11/01/23 00:15:41
「じゃあ、また学校で…今度会う時は、彼氏と彼女、だね」
「うん」
そう言って、二人で笑いあった。とても幸せな時間。
「今日はありがとう、清水さん」
「もう…付き合いだしたんだから、清水さん、って呼ばなくていいよ」
内心「そうなってほしいなぁ」とは思っていたが、さすがに先手を打つのはちょっと躊躇してしまった。
それを察してくれたのか、彼女が扉を開けてくれたようだ。
「そっか…ありがとう、佐紀」
言った。言ってしまった。とうとう言ってしまった。ついに彼女を…呼び捨てで呼んでしまった。

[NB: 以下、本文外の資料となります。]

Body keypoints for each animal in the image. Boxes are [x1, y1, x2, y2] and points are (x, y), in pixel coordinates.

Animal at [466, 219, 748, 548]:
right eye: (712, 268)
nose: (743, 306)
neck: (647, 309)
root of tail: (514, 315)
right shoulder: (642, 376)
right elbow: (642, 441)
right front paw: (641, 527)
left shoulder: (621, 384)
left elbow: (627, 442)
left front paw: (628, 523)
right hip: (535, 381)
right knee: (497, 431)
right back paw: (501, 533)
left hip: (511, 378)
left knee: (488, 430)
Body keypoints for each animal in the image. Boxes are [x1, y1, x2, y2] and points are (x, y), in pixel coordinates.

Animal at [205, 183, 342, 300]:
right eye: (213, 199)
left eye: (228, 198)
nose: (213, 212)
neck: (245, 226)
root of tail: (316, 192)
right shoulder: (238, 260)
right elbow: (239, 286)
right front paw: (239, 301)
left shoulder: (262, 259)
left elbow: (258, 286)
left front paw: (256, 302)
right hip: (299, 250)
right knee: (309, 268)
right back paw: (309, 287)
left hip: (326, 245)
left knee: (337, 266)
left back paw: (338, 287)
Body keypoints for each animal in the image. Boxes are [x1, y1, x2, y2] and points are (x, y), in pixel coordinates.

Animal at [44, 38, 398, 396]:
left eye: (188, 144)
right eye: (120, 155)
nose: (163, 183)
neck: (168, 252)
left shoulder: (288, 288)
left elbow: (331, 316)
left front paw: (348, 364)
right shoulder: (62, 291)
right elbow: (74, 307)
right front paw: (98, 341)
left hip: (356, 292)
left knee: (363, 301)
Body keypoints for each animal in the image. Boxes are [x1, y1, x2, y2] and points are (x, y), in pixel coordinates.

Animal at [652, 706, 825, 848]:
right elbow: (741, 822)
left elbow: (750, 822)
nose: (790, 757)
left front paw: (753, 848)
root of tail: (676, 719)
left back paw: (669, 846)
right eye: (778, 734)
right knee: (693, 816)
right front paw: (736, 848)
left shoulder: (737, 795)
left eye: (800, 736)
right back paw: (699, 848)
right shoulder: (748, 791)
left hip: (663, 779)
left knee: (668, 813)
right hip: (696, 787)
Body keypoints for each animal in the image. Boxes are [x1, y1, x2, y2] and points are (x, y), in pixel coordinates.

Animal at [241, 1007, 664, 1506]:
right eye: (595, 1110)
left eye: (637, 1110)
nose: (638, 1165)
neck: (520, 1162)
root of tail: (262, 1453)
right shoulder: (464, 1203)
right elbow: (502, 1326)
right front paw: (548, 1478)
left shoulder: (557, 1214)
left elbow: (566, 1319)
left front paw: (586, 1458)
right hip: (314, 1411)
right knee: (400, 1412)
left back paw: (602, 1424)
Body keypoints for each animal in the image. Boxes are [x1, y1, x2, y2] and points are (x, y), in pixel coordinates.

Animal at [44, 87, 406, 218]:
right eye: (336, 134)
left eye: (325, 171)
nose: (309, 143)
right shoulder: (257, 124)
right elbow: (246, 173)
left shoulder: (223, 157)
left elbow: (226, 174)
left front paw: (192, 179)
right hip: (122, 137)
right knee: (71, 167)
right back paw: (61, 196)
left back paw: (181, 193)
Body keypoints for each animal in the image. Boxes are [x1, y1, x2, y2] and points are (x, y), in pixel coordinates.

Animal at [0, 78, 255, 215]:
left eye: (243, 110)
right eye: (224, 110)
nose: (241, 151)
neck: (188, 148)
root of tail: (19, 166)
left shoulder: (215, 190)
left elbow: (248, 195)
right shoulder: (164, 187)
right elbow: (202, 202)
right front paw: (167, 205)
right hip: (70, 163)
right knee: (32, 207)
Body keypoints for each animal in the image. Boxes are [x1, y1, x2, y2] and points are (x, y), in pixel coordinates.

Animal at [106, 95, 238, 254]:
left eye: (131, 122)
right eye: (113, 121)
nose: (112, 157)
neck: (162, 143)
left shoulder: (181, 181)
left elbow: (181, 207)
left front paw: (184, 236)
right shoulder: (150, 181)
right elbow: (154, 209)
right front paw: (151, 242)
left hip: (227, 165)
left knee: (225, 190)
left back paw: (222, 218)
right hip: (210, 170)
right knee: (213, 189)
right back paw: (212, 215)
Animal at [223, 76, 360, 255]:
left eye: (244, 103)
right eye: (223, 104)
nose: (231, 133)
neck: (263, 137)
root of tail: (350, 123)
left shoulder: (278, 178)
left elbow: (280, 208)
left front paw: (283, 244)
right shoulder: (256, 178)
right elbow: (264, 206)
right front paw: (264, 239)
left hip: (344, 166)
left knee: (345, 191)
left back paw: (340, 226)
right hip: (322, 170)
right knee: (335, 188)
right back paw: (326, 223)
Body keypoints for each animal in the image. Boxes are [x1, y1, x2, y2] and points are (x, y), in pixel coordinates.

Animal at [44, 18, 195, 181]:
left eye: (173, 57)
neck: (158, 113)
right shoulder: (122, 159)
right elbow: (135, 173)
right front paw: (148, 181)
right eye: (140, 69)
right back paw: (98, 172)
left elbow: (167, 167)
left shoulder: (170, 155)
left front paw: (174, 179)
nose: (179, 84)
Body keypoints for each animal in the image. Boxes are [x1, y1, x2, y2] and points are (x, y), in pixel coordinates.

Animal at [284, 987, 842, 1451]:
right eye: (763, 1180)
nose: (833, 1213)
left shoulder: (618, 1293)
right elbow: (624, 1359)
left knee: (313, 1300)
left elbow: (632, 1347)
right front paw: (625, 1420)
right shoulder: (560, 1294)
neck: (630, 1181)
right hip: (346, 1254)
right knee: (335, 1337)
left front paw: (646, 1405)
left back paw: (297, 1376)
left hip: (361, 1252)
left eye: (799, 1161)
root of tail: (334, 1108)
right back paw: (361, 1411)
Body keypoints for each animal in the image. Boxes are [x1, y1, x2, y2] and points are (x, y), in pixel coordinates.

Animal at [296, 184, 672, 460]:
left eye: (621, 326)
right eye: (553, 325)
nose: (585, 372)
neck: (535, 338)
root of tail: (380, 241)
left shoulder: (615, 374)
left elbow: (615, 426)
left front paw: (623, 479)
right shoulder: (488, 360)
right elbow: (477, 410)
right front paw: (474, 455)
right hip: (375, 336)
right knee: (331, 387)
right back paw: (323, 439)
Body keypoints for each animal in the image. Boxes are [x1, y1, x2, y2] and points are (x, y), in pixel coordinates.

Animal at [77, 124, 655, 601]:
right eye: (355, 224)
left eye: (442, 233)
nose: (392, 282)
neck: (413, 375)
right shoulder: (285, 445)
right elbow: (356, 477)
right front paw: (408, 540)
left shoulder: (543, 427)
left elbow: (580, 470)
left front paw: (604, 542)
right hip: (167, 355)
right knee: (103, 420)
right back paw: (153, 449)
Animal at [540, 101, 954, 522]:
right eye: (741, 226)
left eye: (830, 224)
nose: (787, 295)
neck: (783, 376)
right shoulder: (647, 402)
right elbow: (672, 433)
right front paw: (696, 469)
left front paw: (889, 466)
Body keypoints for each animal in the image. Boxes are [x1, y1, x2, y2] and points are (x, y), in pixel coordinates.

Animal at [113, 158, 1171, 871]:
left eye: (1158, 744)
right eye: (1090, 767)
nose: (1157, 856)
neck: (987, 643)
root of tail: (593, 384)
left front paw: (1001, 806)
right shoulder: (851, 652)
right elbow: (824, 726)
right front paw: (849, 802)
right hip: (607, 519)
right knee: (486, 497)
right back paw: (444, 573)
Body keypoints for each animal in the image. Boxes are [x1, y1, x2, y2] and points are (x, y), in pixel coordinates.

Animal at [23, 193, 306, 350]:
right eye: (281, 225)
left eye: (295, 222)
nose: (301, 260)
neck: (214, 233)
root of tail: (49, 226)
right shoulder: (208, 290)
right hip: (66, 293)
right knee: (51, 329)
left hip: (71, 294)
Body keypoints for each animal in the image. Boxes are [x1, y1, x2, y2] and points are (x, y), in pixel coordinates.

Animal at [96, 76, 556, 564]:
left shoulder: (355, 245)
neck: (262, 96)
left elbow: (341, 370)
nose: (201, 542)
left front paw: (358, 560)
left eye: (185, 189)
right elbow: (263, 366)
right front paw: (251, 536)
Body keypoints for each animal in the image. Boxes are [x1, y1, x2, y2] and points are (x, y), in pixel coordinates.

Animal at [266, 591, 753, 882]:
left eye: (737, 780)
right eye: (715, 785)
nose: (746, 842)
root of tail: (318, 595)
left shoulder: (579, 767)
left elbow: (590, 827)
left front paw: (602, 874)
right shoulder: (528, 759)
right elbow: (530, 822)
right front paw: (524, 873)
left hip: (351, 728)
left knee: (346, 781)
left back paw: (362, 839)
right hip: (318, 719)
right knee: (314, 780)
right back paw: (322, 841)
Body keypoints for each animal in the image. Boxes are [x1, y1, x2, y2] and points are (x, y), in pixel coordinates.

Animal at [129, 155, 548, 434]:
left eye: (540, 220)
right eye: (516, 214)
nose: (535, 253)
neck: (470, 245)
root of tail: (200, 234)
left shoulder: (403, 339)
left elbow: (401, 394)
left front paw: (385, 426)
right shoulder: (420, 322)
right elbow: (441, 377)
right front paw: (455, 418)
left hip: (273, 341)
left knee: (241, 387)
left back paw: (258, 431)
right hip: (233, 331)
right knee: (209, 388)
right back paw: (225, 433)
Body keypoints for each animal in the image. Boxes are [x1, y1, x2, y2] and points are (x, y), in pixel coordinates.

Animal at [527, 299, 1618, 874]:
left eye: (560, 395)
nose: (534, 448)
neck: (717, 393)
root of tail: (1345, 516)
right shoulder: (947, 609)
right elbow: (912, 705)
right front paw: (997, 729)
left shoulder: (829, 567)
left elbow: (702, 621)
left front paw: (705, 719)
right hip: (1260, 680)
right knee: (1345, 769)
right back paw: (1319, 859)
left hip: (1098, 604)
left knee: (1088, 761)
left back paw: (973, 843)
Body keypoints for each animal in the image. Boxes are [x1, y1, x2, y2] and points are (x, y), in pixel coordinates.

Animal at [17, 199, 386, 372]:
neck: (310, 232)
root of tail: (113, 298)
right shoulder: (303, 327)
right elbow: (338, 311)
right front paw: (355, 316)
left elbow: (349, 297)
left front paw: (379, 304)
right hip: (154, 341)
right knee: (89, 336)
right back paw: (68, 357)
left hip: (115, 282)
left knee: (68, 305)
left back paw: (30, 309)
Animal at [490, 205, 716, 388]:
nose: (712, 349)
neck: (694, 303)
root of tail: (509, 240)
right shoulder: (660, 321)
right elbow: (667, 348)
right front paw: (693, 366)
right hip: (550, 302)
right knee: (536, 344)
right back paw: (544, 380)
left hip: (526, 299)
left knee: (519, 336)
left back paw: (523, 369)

ああ、憧れだったことが次々叶っていく…ボクは自分の身に起こっていることがちょっと信じられなくなっていた。
でも、こっそりほっぺたをつねってみたら痛かった。どうやらこれは夢ではなく、実際に起こっていることのようだ。
「…改めて呼ばれると…恥ずかしいね。なんか…まあ、いいや。ありがと、××くん」
彼女…佐紀も下の名前でボクを呼んでくれた。もっとも、やっぱり『君付け』だったけど。
「じゃあ、またね」
「うん」
佐紀を見送って、ボクは家に帰った。そして、一人部屋に戻って窓を開けると、『ヤッター!』と叫んでしまった。
近所迷惑だったかもしれないが、この日に限っては、そんなことはどうでもよかった。